Investors had no problem putting up with Microsoft's spending. Microsoft is the only major technology company to report financial details of its generative artificial intelligence business, which it says has contributed to more than a fifth of the growth of its cloud computing business. According to analysts' estimates, this amounted to $1 billion in three months.

Microsoft said its generative AI business could have been even bigger if the company had had enough data center supply to meet demand, underscoring the need to keep building.

Investments in artificial intelligence are creating a halo for Microsoft's core cloud computing offering, Azure, helping it attract new customers. “Azure has become a one-stop shop for pretty much anyone who is doing artificial intelligence projects,” Satya Nadella, Microsoft's chief executive, said Thursday.

(The New York Times sued Microsoft and its partner, OpenAI, in December, alleging copyright infringement of news content related to their artificial intelligence systems.)

Google said sales from its cloud division rose 28%, including “an increasing contribution from artificial intelligence”

In a letter to shareholders this month, Andy Jassy, ​​Amazon's chief executive, said that a lot of attention has been paid to artificial intelligence applications, such as ChatGPT, but that the opportunity for more technical efforts, regarding infrastructure and data, it is “gigantic”.
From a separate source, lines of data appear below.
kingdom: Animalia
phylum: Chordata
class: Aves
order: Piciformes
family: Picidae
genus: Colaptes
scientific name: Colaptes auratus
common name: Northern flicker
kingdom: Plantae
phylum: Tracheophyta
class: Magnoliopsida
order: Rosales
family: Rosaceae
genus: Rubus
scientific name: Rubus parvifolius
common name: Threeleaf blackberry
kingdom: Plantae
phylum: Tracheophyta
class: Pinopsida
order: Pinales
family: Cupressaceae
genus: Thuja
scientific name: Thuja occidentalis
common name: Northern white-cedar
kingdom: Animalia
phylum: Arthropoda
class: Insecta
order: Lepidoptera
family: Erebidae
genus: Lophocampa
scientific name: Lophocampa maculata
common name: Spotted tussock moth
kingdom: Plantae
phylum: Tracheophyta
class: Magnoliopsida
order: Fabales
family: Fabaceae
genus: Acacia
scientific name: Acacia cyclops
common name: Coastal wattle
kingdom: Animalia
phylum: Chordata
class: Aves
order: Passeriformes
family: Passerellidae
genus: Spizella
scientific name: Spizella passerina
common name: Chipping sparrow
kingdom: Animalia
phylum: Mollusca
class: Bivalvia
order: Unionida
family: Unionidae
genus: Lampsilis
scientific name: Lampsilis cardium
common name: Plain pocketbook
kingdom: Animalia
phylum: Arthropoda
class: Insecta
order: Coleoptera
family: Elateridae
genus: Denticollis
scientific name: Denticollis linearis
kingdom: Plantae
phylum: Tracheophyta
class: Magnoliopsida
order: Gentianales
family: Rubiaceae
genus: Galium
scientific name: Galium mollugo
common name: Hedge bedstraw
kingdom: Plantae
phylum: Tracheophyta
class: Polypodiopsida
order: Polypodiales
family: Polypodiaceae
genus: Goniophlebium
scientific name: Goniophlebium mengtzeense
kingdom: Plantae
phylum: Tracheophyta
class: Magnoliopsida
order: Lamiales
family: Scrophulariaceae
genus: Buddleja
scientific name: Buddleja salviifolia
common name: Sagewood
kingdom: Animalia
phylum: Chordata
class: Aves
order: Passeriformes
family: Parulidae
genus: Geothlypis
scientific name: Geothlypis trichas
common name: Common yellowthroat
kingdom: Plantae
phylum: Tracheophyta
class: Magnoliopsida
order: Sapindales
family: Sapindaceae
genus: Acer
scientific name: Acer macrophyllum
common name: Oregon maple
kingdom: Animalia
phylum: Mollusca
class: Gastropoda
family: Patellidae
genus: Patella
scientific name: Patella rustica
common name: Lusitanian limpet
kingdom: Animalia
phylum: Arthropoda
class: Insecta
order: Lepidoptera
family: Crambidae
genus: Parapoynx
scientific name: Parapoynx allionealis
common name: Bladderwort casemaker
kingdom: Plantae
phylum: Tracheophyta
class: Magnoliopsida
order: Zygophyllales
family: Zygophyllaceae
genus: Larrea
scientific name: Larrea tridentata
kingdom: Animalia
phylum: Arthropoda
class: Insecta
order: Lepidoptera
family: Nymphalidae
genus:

For computing infrastructure, “the key is the chip inside it,” he said, noting that reducing costs and getting more performance out of chips is central to Amazon's effort to develop its own AI chips.

Infrastructure requests generally fall into two categories: First, building larger, cutting-edge models, which some AI developers say could soon exceed $1 billion per new round. CEOs said being able to work on cutting-edge system development, directly or with partners, is essential to staying at the forefront of artificial intelligence

And then there's what's called inference, which is the questioning of models to actually use them. This may involve customers tapping into systems, such as an insurer using generative AI to summarize a customer complaint, or companies themselves building AI directly into their products, as Meta recently did by embedding an assistant chatbots on Facebook and Instagram. That's expensive too.

Data centers take time to build and equip. Chips face supply shortages and expensive manufacturing costs. With such long-term bets, Susan Li, Meta's chief financial officer, said the company is building with “fungibility.” It wants leeway to change how it uses infrastructure if the future turns out not to be exactly what it expects.